RNS Number : 4049K
Kinovo PLC
25 August 2023
 

25 August 2023

Kinovo plc ("Kinovo" or the "Company")

Rule 2.9 announcement

In accordance with Rule 2.9 of the City Code on Takeovers and Mergers (the "Code"), Kinovo confirms that as at the date of this announcement, it has 62,788,214 ordinary shares of £0.10 each in issue. Kinovo holds no ordinary shares in treasury. The total number of voting rights in Kinovo is currently 62,788,214. The International Securities Identification Number for Kinovo ordinary shares is GB00BV9GHQ09.

 

Enquiries

Kinovo plc


Sangita Shah, Chairman

David Bullen, Chief Executive Officer

 

(via Hudson Sandler)

 


Canaccord Genuity Limited (Financial Adviser, Nominated Adviser and Broker)

+44 (0)20 7523 8000

Bobbie Hilliam

Adam James

Andrew Potts

Harry Rees




Hudson Sandler (Financial PR)

+44 (0) 20 7796 4133

Dan de Belder


Harry Griffiths




Canaccord Genuity Limited, which is authorised and regulated in the United Kingdom by the FCA, is acting as financial adviser and corporate broker exclusively for Kinovo and for no one else in connection with the Possible Offer and will not regard any other person as its client in relation to the matters referred to in this announcement and will not be responsible to anyone other than Kinovo for providing the protections afforded to clients of Canaccord Genuity Limited, nor for providing advice in relation to the Possible Offer or any other matter referred to in this announcement.

Publication of this announcement

In accordance with Rule 26.1 of the Code, a copy of this announcement will be available on the Company's website at www.Kinovoplc.com by no later than 12 noon (London time) on the business day following this announcement.

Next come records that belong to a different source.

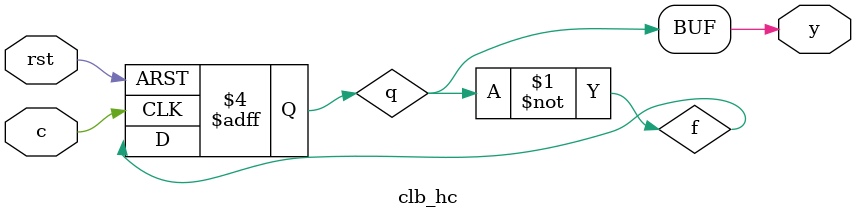
<source format=v>
module clb_hc(
	input c,
	input rst,
	output y
);

	wire f;
	reg q;
	
	assign f = ~q;
	
	always @(posedge c, negedge rst) begin
		if (rst == 1'b0) begin
			q <= 1'b0;
		end else begin
			q <= f;
		end
	end
	
	assign y = q;
	
endmodule

</source>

The content of the website referred to in this announcement is not incorporated into and does not form part of this announcement.

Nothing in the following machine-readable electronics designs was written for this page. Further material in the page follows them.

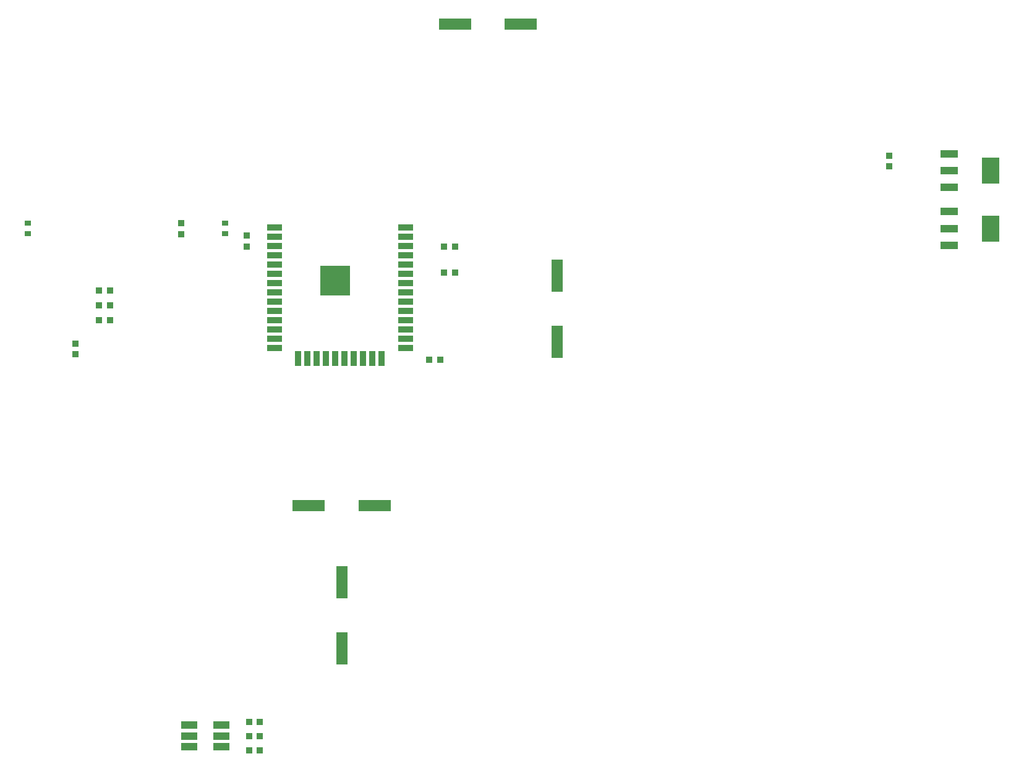
<source format=gtp>
%TF.GenerationSoftware,KiCad,Pcbnew,8.0.3*%
%TF.CreationDate,2024-07-01T16:21:35+02:00*%
%TF.ProjectId,bottomPCB,626f7474-6f6d-4504-9342-2e6b69636164,rev?*%
%TF.SameCoordinates,Original*%
%TF.FileFunction,Paste,Top*%
%TF.FilePolarity,Positive*%
%FSLAX46Y46*%
G04 Gerber Fmt 4.6, Leading zero omitted, Abs format (unit mm)*
G04 Created by KiCad (PCBNEW 8.0.3) date 2024-07-01 16:21:35*
%MOMM*%
%LPD*%
G01*
G04 APERTURE LIST*
%ADD10R,2.464999X1.050013*%
%ADD11R,2.464999X3.540005*%
%ADD12R,1.650013X4.500000*%
%ADD13R,0.806477X0.864008*%
%ADD14R,4.500000X1.650013*%
%ADD15R,2.000000X0.900000*%
%ADD16R,0.900000X2.000000*%
%ADD17R,4.100000X4.100000*%
%ADD18R,0.900000X0.800000*%
%ADD19R,2.264999X1.000000*%
%ADD20R,0.864008X0.806477*%
G04 APERTURE END LIST*
D10*
%TO.C,U9*%
X94142495Y2254812D03*
X94142495Y-45163D03*
X94142495Y-2345138D03*
D11*
X99857507Y-45163D03*
%TD*%
D12*
%TO.C,C7*%
X40500000Y-14500127D03*
X40500000Y-23499873D03*
%TD*%
D13*
%TO.C,R3*%
X26500000Y-10500000D03*
X24993268Y-10500000D03*
%TD*%
D14*
%TO.C,C8*%
X26500127Y20000000D03*
X35499873Y20000000D03*
%TD*%
D13*
%TO.C,R8*%
X-1707518Y-75552653D03*
X-200786Y-75552653D03*
%TD*%
D15*
%TO.C,U2*%
X1769622Y-7823381D03*
X1769622Y-9093384D03*
X1769622Y-10363386D03*
X1769622Y-11633389D03*
X1769622Y-12903391D03*
X1769622Y-14173394D03*
X1769622Y-15443396D03*
X1769622Y-16713399D03*
X1769622Y-17983402D03*
X1769622Y-19253404D03*
X1769622Y-20523407D03*
X1769622Y-21793409D03*
X1769622Y-23063412D03*
X1769622Y-24333414D03*
D16*
X5054610Y-25833541D03*
X6324613Y-25833541D03*
X7594615Y-25833541D03*
X8864618Y-25833541D03*
X10134620Y-25833541D03*
X11404623Y-25833541D03*
X12674625Y-25833541D03*
X13944628Y-25833541D03*
X15214630Y-25833541D03*
X16484633Y-25833541D03*
D15*
X19769622Y-24333414D03*
X19769622Y-23063412D03*
X19769622Y-21793409D03*
X19769622Y-20523407D03*
X19769622Y-19253404D03*
X19769622Y-17983402D03*
X19769622Y-16713399D03*
X19769622Y-15443396D03*
X19769622Y-14173394D03*
X19769622Y-12903391D03*
X19769622Y-11633389D03*
X19769622Y-10363386D03*
X19769622Y-9093384D03*
X19769622Y-7823381D03*
D17*
X10089662Y-15163742D03*
%TD*%
D10*
%TO.C,U8*%
X94142494Y-5700025D03*
X94142494Y-8000000D03*
X94142494Y-10299975D03*
D11*
X99857506Y-8000000D03*
%TD*%
D18*
%TO.C,C3*%
X-5000000Y-8700024D03*
X-5000000Y-7299976D03*
%TD*%
D19*
%TO.C,LED1*%
X-9915036Y-75999746D03*
X-9915037Y-77499873D03*
X-9915036Y-79000000D03*
X-5500000Y-79000000D03*
X-5499999Y-77499873D03*
X-5500000Y-75999746D03*
%TD*%
D13*
%TO.C,R7*%
X22993270Y-26000000D03*
X24500000Y-26000000D03*
%TD*%
%TO.C,R9*%
X-1707518Y-77499873D03*
X-200786Y-77499873D03*
%TD*%
%TO.C,R13*%
X-20746634Y-20540000D03*
X-22253366Y-20540000D03*
%TD*%
D20*
%TO.C,R1*%
X-11000000Y-7246634D03*
X-11000000Y-8753366D03*
%TD*%
D13*
%TO.C,R2*%
X26500000Y-14000000D03*
X24993268Y-14000000D03*
%TD*%
D20*
%TO.C,R4*%
X-25500000Y-23746634D03*
X-25500000Y-25253366D03*
%TD*%
%TO.C,R6*%
X-2000000Y-10500000D03*
X-2000000Y-8993268D03*
%TD*%
D12*
%TO.C,C4*%
X11000000Y-56500127D03*
X11000000Y-65499873D03*
%TD*%
D13*
%TO.C,R12*%
X-20746634Y-16500000D03*
X-22253366Y-16500000D03*
%TD*%
D20*
%TO.C,R5*%
X86000000Y2000000D03*
X86000000Y493268D03*
%TD*%
D13*
%TO.C,R11*%
X-20746634Y-18500000D03*
X-22253366Y-18500000D03*
%TD*%
D18*
%TO.C,C6*%
X-32000000Y-8700024D03*
X-32000000Y-7299976D03*
%TD*%
D13*
%TO.C,R10*%
X-1707518Y-79499873D03*
X-200786Y-79499873D03*
%TD*%
D14*
%TO.C,C5*%
X6500127Y-46000000D03*
X15499873Y-46000000D03*
%TD*%
M02*

</source>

Disclosure requirements of the Code

Under Rule 8.3(a) of the Code, any person who is interested in 1% or more of any class of relevant securities of an offeree company or of any securities exchange offeror (being any offeror other than an offeror in respect of which it has been announced that its offer is, or is likely to be, solely in cash) must make an Opening Position Disclosure (as defined in the Code) following the commencement of the offer period and, if later, following the announcement in which any securities exchange offeror is first identified. An Opening Position Disclosure must contain details of the person's interests and short positions in, and rights to subscribe for, any relevant securities of each of (i) the offeree company and (ii) any securities exchange offeror(s). An Opening Position Disclosure by a person to whom Rule 8.3(a) applies must be made by no later than 3.30 pm (London time) on the 10th business day following the commencement of the offer period and, if appropriate, by no later than 3.30 pm (London time) on the 10th business day following the announcement in which any securities exchange offeror is first identified. Relevant persons who deal in the relevant securities of the offeree company or of a securities exchange offeror prior to the deadline for making an Opening Position Disclosure must instead make a Dealing Disclosure (as defined in the Code).

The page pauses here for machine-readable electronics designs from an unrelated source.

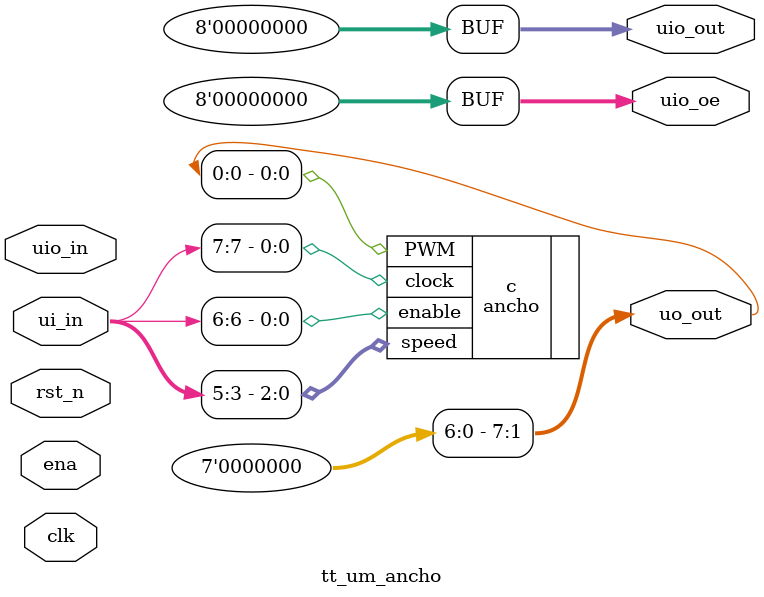
<source format=v>
/*
 * Copyright (c) 2024 Your Name
 * SPDX-License-Identifier: Apache-2.0
 */

`define MF_JA_LD none

module tt_um_ancho (
    input  wire [7:0] ui_in,    // Dedicated inputs
    output wire [7:0] uo_out,   // Dedicated outputs
    input  wire [7:0] uio_in,   // IOs: Input path
    output wire [7:0] uio_out,  // IOs: Output path
    output wire [7:0] uio_oe,   // IOs: Enable path (active high: 0=input, 1=output)
    input  wire       ena,      // will go high when the design is enabled
    input  wire       clk,      // clock
    input  wire       rst_n     // reset_n - low to reset
);
    ancho c (.clock(ui_in[7]), .enable(ui_in[6]), .speed(ui_in[5:3]), .PWM(uo_out[0]));
    assign uo_out[7:1]=7'b0000000;
    assign uio_out[7:0]=8'b00000000;
    assign uio_oe=8'b00000000;
endmodule

</source>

Under Rule 8.3(b) of the Code, any person who is, or becomes, interested in 1% or more of any class of relevant securities of the offeree company or of any securities exchange offeror must make a Dealing Disclosure if the person deals in any relevant securities of the offeree company or of any securities exchange offeror. A Dealing Disclosure must contain details of the dealing concerned and of the person's interests and short positions in, and rights to subscribe for, any relevant securities of each of (i) the offeree company and (ii) any securities exchange offeror(s), save to the extent that these details have previously been disclosed under Rule 8. A Dealing Disclosure by a person to whom Rule 8.3(b) applies must be made by no later than 3.30 pm (London time) on the business day following the date of the relevant dealing.

If two or more persons act together pursuant to an agreement or understanding, whether formal or informal, to acquire or control an interest in relevant securities of an offeree company or a securities exchange offeror, they will be deemed to be a single person for the purpose of Rule 8.3.

Opening Position Disclosures must also be made by the offeree company and by any offeror and Dealing Disclosures must also be made by the offeree company, by any offeror and by any persons acting in concert with any of them (see Rules 8.1, 8.2 and 8.4).

Details of the offeree and offeror companies in respect of whose relevant securities Opening Position Disclosures and Dealing Disclosures must be made can be found in the Disclosure Table on the Takeover Panel's website at www.thetakeoverpanel.org.uk, including details of the number of relevant securities in issue, when the offer period commenced and when any offeror was first identified. You should contact the Panel's Market Surveillance Unit on +44 (0)20 7638 0129 if you are in any doubt as to whether you are required to make an Opening Position Disclosure or a Dealing Disclosure.